"Well, madam, what do you wish?"

"What do I wish?" The old lady grew restive and battle-hungry.

"Yes'm! That's what I asked," retorted the youth sharply.

"What do I wish?" slowly repeated the still-rebellious dame. "Well, if you must know, I wish all you Yankees were in —— hell!"

But not all the humor was confined to the governing race; some of its points cropping out sharply here and there, from under the wool of "the oppressed brother"—in-law. One case is recalled of the spoiled body servant of a gallant Carolinian, one of General Wheeler's brigade commanders. His master reproved his speech thus:

"Peter, you rascal! Why don't you speak English, instead of saying 'wah yo' is'?"

"Waffer, Mars' Sam?" queried the negro with an innocent grin. "Yo allus calls de Gen'ral—Weel-er?"

Another, close following the occupation, has a spice of higher satire. A Richmond friend had a petted maid, who—devoted and constant to her mistress, even in those tempting days—still burned with genuine negro curiosity for a sight of everything pertaining to "Mars' Linkum's men"—especially for "de skule."

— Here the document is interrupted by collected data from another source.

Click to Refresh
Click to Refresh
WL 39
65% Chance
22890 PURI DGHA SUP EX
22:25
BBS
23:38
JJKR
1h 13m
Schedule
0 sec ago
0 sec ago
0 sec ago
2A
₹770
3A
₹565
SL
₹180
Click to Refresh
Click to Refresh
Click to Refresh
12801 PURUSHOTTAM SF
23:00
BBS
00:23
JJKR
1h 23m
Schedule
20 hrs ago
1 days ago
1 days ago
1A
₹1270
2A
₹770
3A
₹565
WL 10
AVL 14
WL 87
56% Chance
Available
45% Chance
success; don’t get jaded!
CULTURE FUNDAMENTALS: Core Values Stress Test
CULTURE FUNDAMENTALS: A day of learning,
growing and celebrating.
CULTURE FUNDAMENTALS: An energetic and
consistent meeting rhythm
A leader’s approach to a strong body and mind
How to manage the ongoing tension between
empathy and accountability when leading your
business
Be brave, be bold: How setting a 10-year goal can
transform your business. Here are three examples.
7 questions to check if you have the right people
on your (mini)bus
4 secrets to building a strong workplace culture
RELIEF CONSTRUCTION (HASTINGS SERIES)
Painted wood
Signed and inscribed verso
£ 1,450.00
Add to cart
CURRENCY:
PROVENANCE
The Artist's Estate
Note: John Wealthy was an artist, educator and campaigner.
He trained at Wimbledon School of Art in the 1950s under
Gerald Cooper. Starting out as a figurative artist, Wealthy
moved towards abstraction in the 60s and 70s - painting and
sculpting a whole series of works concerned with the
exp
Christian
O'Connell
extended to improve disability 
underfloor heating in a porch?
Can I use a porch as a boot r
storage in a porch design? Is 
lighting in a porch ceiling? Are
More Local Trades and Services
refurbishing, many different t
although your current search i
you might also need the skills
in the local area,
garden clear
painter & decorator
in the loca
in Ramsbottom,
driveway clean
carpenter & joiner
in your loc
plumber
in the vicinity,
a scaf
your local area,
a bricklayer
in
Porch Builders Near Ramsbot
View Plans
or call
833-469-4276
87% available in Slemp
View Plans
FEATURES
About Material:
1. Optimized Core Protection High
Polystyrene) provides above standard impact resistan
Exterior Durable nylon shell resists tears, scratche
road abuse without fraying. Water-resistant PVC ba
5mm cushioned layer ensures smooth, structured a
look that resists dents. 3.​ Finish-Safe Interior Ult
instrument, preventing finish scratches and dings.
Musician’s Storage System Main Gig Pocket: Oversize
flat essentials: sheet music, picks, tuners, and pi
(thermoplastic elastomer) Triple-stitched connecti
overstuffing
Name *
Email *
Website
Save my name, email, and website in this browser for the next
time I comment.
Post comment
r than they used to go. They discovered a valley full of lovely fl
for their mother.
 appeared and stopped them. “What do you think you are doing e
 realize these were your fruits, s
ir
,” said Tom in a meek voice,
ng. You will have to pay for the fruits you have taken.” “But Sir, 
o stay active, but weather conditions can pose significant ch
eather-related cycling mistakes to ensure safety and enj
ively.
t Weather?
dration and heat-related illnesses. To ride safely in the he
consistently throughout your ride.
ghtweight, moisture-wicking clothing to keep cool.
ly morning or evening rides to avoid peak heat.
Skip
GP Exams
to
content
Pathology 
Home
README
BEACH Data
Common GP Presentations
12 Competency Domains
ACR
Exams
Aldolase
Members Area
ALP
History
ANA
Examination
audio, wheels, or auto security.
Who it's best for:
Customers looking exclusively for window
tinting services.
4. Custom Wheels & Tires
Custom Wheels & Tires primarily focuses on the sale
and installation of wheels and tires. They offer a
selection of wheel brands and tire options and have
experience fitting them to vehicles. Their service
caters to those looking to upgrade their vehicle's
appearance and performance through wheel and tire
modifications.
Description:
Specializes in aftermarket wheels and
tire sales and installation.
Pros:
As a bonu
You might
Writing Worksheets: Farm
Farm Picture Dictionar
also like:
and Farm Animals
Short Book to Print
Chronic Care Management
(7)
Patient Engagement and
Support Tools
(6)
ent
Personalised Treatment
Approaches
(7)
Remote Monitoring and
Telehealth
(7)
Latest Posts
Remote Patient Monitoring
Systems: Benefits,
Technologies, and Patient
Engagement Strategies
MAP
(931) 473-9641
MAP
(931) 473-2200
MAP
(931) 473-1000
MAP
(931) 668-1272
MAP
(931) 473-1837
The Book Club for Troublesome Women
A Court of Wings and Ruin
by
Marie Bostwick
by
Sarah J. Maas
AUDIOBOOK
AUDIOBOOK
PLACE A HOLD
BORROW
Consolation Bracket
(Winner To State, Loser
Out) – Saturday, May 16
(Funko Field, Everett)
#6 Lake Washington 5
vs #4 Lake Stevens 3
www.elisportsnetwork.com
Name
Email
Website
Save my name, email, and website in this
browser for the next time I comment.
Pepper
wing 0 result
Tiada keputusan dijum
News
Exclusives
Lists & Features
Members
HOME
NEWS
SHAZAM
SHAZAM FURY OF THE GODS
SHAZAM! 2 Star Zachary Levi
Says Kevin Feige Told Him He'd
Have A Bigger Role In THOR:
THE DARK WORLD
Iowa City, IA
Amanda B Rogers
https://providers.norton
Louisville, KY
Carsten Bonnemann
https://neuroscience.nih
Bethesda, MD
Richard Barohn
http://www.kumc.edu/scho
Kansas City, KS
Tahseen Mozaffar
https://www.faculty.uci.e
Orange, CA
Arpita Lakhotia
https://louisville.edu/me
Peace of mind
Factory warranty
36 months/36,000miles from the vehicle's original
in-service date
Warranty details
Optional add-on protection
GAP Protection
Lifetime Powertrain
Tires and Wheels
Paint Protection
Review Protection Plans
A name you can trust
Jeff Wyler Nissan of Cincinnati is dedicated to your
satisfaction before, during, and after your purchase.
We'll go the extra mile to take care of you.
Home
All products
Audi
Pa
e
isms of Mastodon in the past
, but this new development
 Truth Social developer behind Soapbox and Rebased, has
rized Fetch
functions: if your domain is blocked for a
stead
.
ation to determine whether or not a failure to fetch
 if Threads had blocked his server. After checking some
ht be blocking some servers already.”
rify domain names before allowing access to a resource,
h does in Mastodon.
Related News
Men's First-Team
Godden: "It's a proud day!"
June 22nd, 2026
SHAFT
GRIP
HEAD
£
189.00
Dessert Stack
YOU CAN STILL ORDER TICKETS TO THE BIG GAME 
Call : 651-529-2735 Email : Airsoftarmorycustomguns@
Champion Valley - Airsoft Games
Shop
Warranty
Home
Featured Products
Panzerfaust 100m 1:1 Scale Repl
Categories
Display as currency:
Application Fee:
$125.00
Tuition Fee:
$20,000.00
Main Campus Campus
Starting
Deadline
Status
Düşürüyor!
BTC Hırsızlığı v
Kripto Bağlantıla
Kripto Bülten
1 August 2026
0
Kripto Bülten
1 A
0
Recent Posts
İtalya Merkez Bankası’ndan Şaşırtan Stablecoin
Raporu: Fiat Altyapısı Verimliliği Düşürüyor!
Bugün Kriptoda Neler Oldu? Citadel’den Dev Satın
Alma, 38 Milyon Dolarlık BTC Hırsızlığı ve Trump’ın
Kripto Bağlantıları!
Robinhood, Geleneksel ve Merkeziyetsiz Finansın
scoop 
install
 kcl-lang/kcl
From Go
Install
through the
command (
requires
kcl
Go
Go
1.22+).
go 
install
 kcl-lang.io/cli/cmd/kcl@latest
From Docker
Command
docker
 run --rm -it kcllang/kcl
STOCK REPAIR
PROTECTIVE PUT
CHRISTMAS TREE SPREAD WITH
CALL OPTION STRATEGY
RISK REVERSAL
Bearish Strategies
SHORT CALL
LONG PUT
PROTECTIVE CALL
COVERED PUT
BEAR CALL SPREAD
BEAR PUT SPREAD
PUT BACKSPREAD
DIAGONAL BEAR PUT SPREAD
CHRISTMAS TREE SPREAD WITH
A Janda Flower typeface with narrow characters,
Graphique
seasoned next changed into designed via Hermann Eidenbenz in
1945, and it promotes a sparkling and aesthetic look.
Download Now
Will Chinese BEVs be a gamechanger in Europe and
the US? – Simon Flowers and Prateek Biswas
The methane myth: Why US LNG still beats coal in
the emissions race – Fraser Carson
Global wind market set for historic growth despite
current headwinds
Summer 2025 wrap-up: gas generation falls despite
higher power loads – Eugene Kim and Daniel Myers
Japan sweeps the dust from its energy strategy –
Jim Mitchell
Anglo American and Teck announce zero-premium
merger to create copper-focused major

For swift, indeed, were the newcome saints to preach the Evangel of alphabet; and negro schools seemed to have been smuggled in by every army ambulance, so numerously did they spring up in the captured Capital. So, early one day, Clarissa Sophia, the maid of color, donned her very best and, "with shiny morning face," hied her, like anything but a snail, to school. Very brief was her absence; her return reticent, but pouting and with unduly tip-tilted nose. After a time negro love for confidences conquered; and the murder came out.

The school-room had been packed and pervaded with odors—of sanctity, or otherwise—when a keen-nosed and eager school-marm rose up to exhort her class. She began by impressing the great truth that every sister present was "born free and equal;" was "quite as good" as she was.